A leading provider of business management solutions currently hosts many of their workloads using SQL Server databases on Azure. They faced a number of SQL Server database performance issues and needed an efficient solution to resolve them. We analyzed the customer’s system and delivered instructions with detailed descriptions. They covered all discovered issues and described the possible approaches to fix them. With our instructions, our customer achieved more than three times better overall query performance.
Our customer supported a .Net application connected to SQL Server database. They hosted this database on virtual machines in Azure cloud. Despite being applicable for most cases, default SQL Server configuration can not guarantee the maximal performance. Our customer wanted to take full advantage of SQL Server and Azure capabilities.
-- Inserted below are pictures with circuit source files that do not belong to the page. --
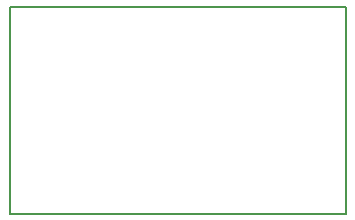
<source format=gbr>
G04 #@! TF.GenerationSoftware,KiCad,Pcbnew,(5.0.0)*
G04 #@! TF.CreationDate,2018-08-09T23:53:02+02:00*
G04 #@! TF.ProjectId,Initial,496E697469616C2E6B696361645F7063,rev?*
G04 #@! TF.SameCoordinates,Original*
G04 #@! TF.FileFunction,Profile,NP*
%FSLAX46Y46*%
G04 Gerber Fmt 4.6, Leading zero omitted, Abs format (unit mm)*
G04 Created by KiCad (PCBNEW (5.0.0)) date 08/09/18 23:53:02*
%MOMM*%
%LPD*%
G01*
G04 APERTURE LIST*
%ADD10C,0.200000*%
G04 APERTURE END LIST*
D10*
X116332000Y-52070000D02*
X116332000Y-34544000D01*
X144780000Y-52070000D02*
X116332000Y-52070000D01*
X144780000Y-34544000D02*
X144780000Y-52070000D01*
X116332000Y-34544000D02*
X144780000Y-34544000D01*
M02*

</source>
So they needed strategies on how to deal with problematic code instances that reduced the overall performance.
After analyzing the customer’s system, we reviewed different metrics to deliver a deployment road map along with optimized SQL Server configurations.
Let’s overview the major discovered issues and offered strategies on how to deal with them.
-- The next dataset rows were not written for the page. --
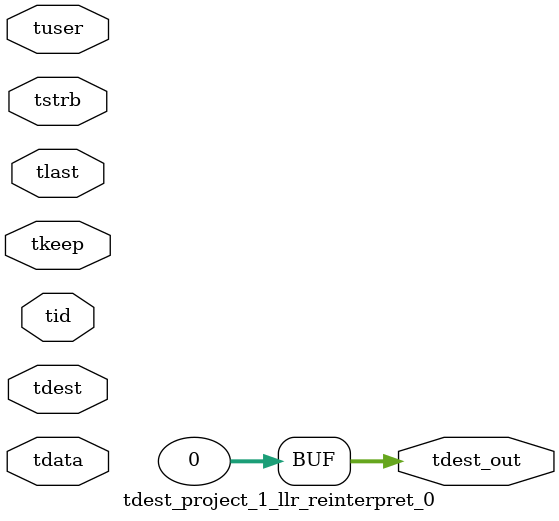
<source format=v>


`timescale 1ps/1ps

module tdest_project_1_llr_reinterpret_0 #
(
parameter C_S_AXIS_TDATA_WIDTH = 32,
parameter C_S_AXIS_TUSER_WIDTH = 0,
parameter C_S_AXIS_TID_WIDTH   = 0,
parameter C_S_AXIS_TDEST_WIDTH = 0,
parameter C_M_AXIS_TDEST_WIDTH = 32
)
(
input  [(C_S_AXIS_TDATA_WIDTH == 0 ? 1 : C_S_AXIS_TDATA_WIDTH)-1:0     ] tdata,
input  [(C_S_AXIS_TUSER_WIDTH == 0 ? 1 : C_S_AXIS_TUSER_WIDTH)-1:0     ] tuser,
input  [(C_S_AXIS_TID_WIDTH   == 0 ? 1 : C_S_AXIS_TID_WIDTH)-1:0       ] tid,
input  [(C_S_AXIS_TDEST_WIDTH == 0 ? 1 : C_S_AXIS_TDEST_WIDTH)-1:0     ] tdest,
input  [(C_S_AXIS_TDATA_WIDTH/8)-1:0 ] tkeep,
input  [(C_S_AXIS_TDATA_WIDTH/8)-1:0 ] tstrb,
input                                                                    tlast,
output [C_M_AXIS_TDEST_WIDTH-1:0] tdest_out
);

assign tdest_out = {1'b0};

endmodule


</source>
Database blocking occurs as a consequence of locking various objects in a database (usually a row of data). The database locks these objects until the associated transactions are completed. Locking is a necessary part of any successful database transaction. To ensure the data integrity every transaction must pass the ACID test. The isolation part of this test addresses to locking. The locking of objects stops all other processes from being able to change these objects. If we make a request against some locked object, that request will not be executed until the lock is removed. A certain amount of blocking is normal. However, substantial blocking leads to a great amount of waiting connections, hurting overall database performance.
We identified a number of blocked processes occurring in the customer’s database with a certain frequency. Because of that, we observed slow performance during each operational day and system hangs for dozens of seconds.
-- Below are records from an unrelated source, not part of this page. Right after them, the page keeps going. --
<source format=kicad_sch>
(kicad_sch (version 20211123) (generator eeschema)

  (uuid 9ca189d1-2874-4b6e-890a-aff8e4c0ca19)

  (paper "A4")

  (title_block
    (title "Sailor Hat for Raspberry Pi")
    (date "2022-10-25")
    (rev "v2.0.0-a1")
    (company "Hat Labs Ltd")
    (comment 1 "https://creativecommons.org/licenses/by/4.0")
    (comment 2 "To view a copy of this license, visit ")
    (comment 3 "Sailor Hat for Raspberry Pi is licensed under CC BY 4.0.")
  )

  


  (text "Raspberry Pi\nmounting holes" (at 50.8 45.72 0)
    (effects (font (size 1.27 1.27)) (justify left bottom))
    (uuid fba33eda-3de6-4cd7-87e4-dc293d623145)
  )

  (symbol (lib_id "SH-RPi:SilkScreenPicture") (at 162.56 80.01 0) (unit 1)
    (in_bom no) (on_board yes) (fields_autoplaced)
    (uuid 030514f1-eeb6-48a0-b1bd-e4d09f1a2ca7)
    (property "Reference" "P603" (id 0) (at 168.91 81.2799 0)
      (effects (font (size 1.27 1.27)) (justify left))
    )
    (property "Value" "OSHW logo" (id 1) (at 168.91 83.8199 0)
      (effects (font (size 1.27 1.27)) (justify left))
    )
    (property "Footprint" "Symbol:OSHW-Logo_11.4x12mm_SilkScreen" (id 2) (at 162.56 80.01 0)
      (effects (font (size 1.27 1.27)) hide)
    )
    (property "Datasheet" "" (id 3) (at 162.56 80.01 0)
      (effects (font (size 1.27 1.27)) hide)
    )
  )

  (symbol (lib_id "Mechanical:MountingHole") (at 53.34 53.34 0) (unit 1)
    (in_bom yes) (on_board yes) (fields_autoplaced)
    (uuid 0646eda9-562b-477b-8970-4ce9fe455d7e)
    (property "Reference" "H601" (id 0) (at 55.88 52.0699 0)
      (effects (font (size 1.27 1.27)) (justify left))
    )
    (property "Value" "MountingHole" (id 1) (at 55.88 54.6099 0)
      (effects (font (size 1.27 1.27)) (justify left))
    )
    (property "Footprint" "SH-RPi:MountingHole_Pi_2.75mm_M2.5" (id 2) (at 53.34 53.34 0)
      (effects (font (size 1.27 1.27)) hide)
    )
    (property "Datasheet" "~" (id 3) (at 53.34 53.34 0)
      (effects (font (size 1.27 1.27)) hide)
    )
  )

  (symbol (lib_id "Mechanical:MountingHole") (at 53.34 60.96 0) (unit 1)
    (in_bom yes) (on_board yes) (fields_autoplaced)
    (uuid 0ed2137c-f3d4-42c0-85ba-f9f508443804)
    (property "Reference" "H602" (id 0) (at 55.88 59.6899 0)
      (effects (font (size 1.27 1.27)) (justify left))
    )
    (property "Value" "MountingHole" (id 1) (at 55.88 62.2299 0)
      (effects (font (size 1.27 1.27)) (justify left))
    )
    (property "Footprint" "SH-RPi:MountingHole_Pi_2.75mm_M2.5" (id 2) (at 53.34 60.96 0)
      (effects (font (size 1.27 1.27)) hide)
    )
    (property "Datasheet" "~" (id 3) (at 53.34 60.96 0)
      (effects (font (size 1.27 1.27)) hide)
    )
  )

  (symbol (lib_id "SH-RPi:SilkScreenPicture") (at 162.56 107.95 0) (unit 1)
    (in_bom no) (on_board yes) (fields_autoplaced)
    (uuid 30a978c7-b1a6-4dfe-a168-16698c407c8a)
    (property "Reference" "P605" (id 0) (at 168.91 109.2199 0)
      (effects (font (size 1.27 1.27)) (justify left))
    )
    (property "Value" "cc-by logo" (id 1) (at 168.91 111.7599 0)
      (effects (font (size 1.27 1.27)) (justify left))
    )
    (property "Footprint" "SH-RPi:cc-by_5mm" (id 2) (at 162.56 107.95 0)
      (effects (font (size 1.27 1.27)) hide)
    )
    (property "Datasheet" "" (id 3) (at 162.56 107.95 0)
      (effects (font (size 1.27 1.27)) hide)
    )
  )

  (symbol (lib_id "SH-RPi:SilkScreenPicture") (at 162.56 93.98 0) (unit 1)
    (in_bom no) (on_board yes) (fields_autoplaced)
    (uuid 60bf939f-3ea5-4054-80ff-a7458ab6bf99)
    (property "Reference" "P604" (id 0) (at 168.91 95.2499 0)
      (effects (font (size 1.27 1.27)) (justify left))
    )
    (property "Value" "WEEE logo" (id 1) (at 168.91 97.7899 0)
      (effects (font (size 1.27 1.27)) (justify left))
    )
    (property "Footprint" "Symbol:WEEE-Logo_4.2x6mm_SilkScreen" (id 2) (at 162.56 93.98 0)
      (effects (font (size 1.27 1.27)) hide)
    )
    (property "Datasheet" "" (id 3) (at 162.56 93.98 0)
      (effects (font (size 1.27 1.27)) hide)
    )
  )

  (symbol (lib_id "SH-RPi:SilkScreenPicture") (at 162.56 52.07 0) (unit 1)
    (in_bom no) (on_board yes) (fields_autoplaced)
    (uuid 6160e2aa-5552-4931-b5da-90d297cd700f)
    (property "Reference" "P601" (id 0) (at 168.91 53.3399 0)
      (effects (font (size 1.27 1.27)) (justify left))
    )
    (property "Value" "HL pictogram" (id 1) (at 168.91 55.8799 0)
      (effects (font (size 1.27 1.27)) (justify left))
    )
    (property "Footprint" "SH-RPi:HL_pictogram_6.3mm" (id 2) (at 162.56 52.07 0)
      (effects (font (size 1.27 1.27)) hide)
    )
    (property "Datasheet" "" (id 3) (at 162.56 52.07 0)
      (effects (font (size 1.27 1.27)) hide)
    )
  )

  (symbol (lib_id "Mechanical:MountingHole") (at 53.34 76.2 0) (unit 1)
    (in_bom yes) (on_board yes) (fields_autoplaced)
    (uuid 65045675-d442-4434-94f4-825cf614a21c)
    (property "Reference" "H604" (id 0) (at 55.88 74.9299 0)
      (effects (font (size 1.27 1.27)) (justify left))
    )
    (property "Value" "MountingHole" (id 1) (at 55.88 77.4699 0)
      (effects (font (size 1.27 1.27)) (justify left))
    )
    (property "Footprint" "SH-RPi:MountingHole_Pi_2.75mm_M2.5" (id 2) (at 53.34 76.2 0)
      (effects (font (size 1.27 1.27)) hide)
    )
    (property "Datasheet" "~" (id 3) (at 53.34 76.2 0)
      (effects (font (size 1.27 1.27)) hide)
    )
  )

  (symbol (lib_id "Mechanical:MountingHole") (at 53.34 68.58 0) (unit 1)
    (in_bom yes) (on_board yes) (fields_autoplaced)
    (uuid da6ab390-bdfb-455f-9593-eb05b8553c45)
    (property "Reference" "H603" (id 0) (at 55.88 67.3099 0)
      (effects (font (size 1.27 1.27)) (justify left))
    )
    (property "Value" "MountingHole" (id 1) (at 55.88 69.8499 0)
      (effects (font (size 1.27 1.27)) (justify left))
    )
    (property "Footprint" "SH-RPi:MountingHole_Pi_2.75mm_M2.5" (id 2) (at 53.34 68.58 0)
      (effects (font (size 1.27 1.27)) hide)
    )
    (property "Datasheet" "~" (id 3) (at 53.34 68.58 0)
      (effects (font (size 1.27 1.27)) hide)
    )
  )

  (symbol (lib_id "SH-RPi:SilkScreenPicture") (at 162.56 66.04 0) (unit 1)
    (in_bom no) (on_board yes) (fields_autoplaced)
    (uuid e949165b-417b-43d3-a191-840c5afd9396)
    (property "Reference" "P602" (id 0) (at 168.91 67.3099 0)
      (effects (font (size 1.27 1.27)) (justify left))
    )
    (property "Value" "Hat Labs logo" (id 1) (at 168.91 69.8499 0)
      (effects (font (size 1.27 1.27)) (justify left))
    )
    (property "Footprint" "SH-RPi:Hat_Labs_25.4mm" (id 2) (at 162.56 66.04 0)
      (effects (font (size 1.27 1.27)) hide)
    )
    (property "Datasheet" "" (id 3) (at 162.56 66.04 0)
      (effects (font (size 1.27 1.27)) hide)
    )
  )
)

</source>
As the most effective solution for lowering the amount of blocking, we recommended reducing the locks for SQL operations using batching. A batch is a set of SQL statements submitted together and executed as a group, one after another. When you send several SQL statements to the database at once, you reduce the amount of communication overhead, thereby improving SQL Server database performance.
Moreover, partitioning of large objects can also help reduce the negative effect of blocking.
Missing and inefficient indexes
An index is a data structure (usually a B-tree) that stores column values from one table. This allows dramatically improved database performance because B-trees carry on data operations like insertions and deletions in logarithmic time.
Eventually, we prepared recommendations for keeping track of the index states. What’s more, we provided instructions on how to use SQL Server Database Engine Tuning Advisor to identify indexing issues and choose the most appropriate indexes for each user workload. We also recommended using SQL Server Dynamic Management Views to identify missing indexes and add them to improve the SQL Server database performance. Besides, we showed how to use dynamic management views to monitor the level of maintenance on the index caused by insert, update, or delete operations. Having the index usage statistics, we can consider dropping the indexes that incur maintenance overhead or with rare usage.
We discovered a number of queries that utilized a SPOOL operator. In most cases, they were recursive queries built using Common Table Expressions (CTE). We modified the database schema by implementing closure tables to mitigate this problem. Closure tables store every possible relationship, greatly reducing the need for recursion. This approach appears to be much faster than recursion with CTEs. However, its downside is the reams of data that we must store. The large amount of data should not be a deterrant since partitioning, cost of storage, and appropriate indexes will eliminate this downside.
Other problematic queries we observed were queries with implicit conversions. The most common cause of implicit conversion is a mismatch between the data types of columns that we process. In order to deal with that first we should analyze the overhead caused by conversion. If the overhead is significant, we should rewrite the queries in order to unify the data types.
Recommendations for the future
Apart from resolving the issues slowing down SQL Server database performance, we provided our customer with best practices on how to avoid problems in the future.
We specified the best configuration of the temporary database used for sorts, joins, hashes, and many other operations given the current data set. This database should be adequate enough for the activity that takes place on the server. So, the database size, as well as database placement, is essential to performance.
As an example of best practice, SQL Server should proactively alert the DBA and other key team members when an issue arises. We can achieve this by assigning SQL Server Agent alerts to operators, so that Database Mail will receive notifications about SQL Server job failures.
In addition, we always recommend SQL Server configuration best practices such as logging service tuning and In-Memory implementation for key tables.
Improving SQL Server database performance
Our solution allowed our customer:
- gain deep vision into their system with detailed metrics on all problematic objects;
- eliminate all the issues by themselves using our comprehensive recommendations;
- gain knowledge of SQL Server configurations to avoid problems in future;
- dramatically increase SQL Server database performance.